Segment Start: Data for this exercise

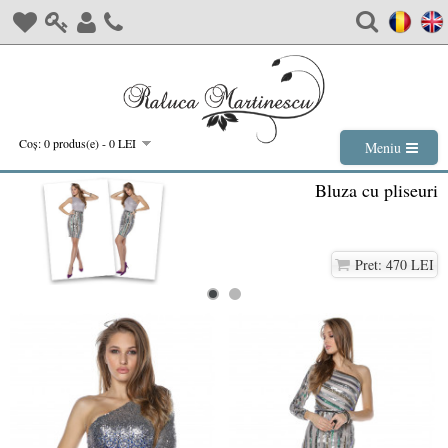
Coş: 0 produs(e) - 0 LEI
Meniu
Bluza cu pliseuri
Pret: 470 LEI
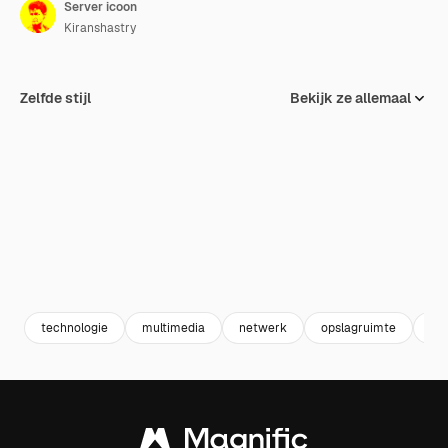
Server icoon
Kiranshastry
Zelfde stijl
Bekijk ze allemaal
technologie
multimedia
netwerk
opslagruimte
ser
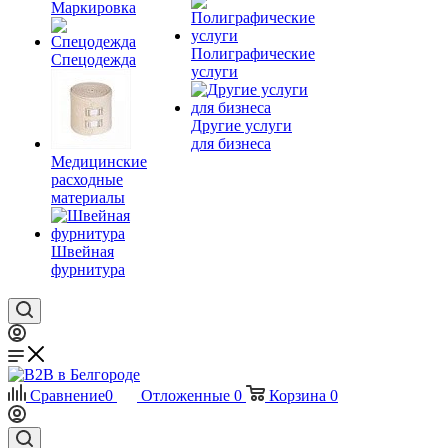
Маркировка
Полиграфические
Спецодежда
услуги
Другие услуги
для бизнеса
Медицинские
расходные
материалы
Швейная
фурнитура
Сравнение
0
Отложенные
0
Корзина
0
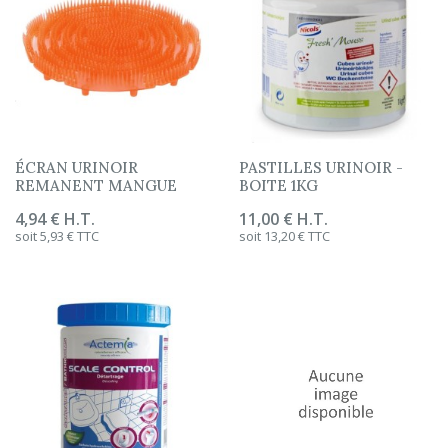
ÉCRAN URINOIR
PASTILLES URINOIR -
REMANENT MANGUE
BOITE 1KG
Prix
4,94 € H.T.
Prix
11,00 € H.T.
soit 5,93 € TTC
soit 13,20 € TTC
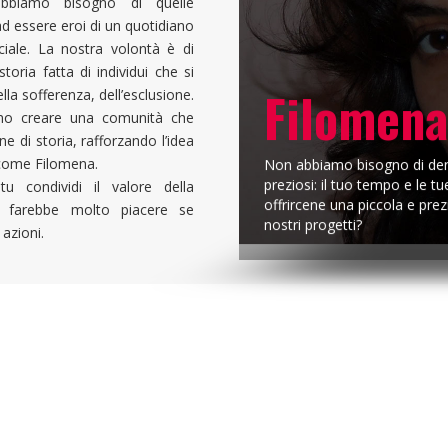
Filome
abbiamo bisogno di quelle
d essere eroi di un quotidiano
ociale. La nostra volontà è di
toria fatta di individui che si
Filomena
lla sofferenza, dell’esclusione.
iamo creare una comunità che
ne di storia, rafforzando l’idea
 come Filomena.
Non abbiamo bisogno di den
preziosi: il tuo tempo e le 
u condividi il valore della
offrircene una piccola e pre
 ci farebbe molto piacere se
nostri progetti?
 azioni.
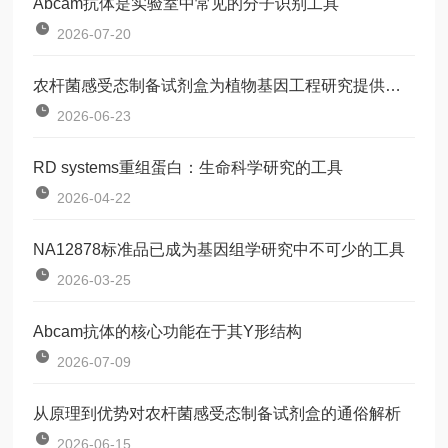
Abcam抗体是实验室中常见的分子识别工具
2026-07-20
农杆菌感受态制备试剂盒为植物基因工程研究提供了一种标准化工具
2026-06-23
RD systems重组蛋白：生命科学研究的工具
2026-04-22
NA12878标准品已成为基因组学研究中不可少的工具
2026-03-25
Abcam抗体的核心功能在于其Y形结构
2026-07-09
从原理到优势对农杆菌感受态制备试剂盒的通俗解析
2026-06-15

Segment End: Data for this exercise

Task instructions
Print every entry verbatim and leave all pictures out.

Finished task
Coş: 0 produs(e) - 0 LEI
Meniu
Bluza cu pliseuri
Pret: 470 LEI
Server icoon
Kiranshastry
Zelfde stijl
Bekijk ze allemaal
technologie
multimedia
netwerk
opslagruimte
ser
Маркировка
Полиграфические
Спецодежда
услуги
Другие услуги
для бизнеса
Медицинские
расходные
материалы
Швейная
фурнитура
Сравнение
0
Отложенные
0
Корзина
0
ÉCRAN URINOIR
PASTILLES URINOIR -
REMANENT MANGUE
BOITE 1KG
Prix
4,94 € H.T.
Prix
11,00 € H.T.
soit 5,93 € TTC
soit 13,20 € TTC
Filome
abbiamo bisogno di quelle
d essere eroi di un quotidiano
ociale. La nostra volontà è di
toria fatta di individui che si
Filomena
lla sofferenza, dell’esclusione.
iamo creare una comunità che
ne di storia, rafforzando l’idea
 come Filomena.
Non abbiamo bisogno di den
preziosi: il tuo tempo e le 
u condividi il valore della
offrircene una piccola e pre
 ci farebbe molto piacere se
nostri progetti?
 azioni.
Abcam抗体是实验室中常见的分子识别工具
2026-07-20
农杆菌感受态制备试剂盒为植物基因工程研究提供了一种标准化工具
2026-06-23
RD systems重组蛋白：生命科学研究的工具
2026-04-22
NA12878标准品已成为基因组学研究中不可少的工具
2026-03-25
Abcam抗体的核心功能在于其Y形结构
2026-07-09
从原理到优势对农杆菌感受态制备试剂盒的通俗解析
2026-06-15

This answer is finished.